EXERCISE DIRECTIONS
Copy out the part of the material that opens with the line containing "nir diye düşünenler için" and closes with the line containing "duğu Vergi Usul Kanununda", replacing "nüsha" with "kopya" and leaving everything else unchanged.
[GIVEN ENTRIES — start]
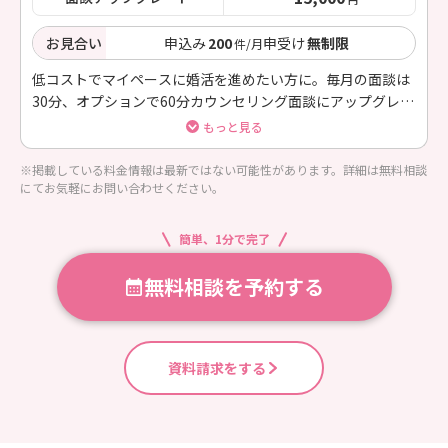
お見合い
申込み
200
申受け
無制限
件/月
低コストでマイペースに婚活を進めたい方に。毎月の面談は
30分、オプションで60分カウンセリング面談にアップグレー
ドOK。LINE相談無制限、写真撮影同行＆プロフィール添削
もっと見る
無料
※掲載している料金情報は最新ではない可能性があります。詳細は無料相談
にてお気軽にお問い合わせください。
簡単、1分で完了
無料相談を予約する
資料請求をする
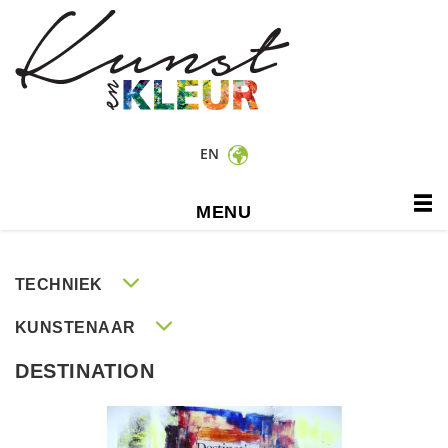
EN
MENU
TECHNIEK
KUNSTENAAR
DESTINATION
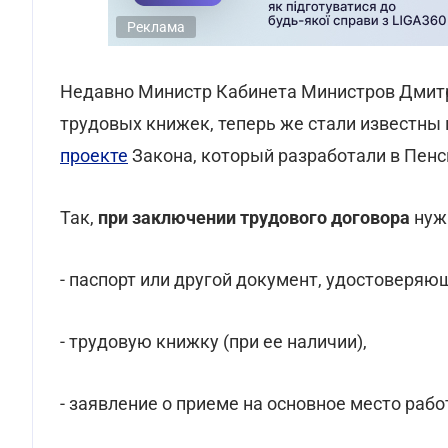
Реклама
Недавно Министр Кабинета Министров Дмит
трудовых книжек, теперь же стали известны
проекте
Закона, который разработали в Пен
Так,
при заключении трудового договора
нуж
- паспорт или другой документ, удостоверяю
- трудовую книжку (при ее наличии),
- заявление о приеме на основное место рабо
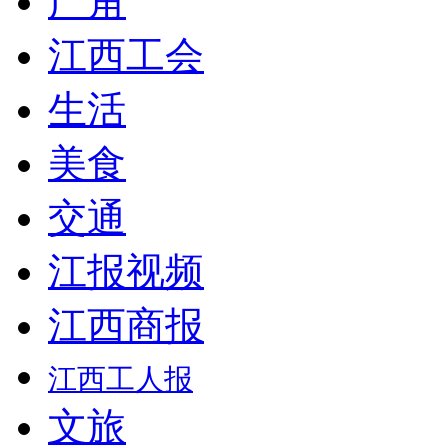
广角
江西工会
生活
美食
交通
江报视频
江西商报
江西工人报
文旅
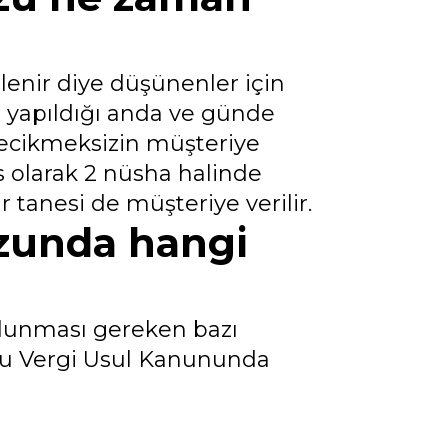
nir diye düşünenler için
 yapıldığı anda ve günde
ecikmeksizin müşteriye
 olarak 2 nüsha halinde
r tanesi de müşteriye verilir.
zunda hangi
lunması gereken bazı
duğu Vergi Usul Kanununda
[GIVEN ENTRIES — finish]
[GIVEN ENTRIES — start]
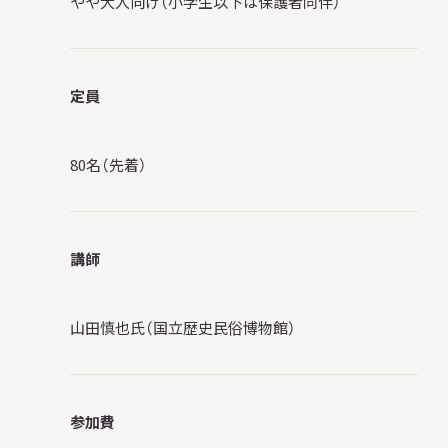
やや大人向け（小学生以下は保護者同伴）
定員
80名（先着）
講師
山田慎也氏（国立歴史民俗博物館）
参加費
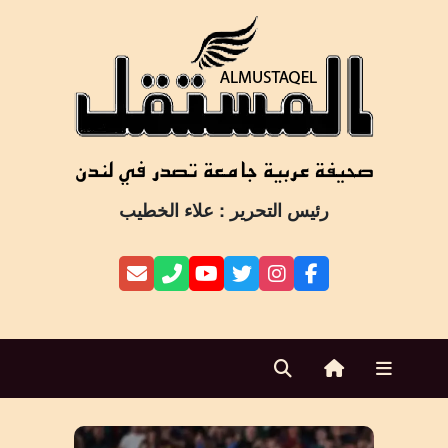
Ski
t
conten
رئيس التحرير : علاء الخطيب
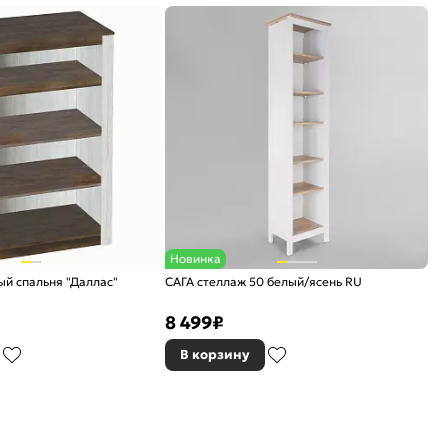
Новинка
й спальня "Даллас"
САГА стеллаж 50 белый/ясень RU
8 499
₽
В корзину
[GIVEN ENTRIES — finish]
[GIVEN ENTRIES — start]
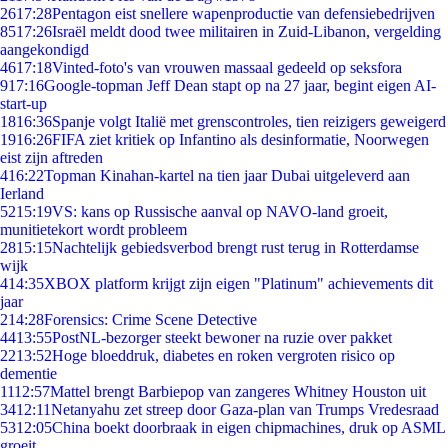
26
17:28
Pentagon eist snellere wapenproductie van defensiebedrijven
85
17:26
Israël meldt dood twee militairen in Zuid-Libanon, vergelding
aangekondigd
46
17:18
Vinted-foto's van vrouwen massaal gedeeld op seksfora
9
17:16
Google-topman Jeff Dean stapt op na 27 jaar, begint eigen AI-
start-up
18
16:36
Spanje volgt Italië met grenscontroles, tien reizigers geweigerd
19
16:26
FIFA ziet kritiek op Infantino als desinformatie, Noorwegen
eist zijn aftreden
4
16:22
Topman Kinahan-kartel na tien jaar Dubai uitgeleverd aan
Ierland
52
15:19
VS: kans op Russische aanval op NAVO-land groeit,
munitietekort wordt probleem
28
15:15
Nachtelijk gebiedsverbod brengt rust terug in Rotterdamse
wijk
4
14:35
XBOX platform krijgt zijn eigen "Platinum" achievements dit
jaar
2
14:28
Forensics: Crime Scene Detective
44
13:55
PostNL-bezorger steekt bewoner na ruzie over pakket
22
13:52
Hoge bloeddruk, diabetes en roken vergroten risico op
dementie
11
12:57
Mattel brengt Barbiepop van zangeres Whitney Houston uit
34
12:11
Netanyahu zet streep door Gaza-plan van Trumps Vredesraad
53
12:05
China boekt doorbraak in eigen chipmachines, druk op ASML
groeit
[GIVEN ENTRIES — finish]
WRITTEN SOLUTION
nir diye düşünenler için
 yapıldığı anda ve günde
ecikmeksizin müşteriye
 olarak 2 kopya halinde
r tanesi de müşteriye verilir.
zunda hangi
lunması gereken bazı
duğu Vergi Usul Kanununda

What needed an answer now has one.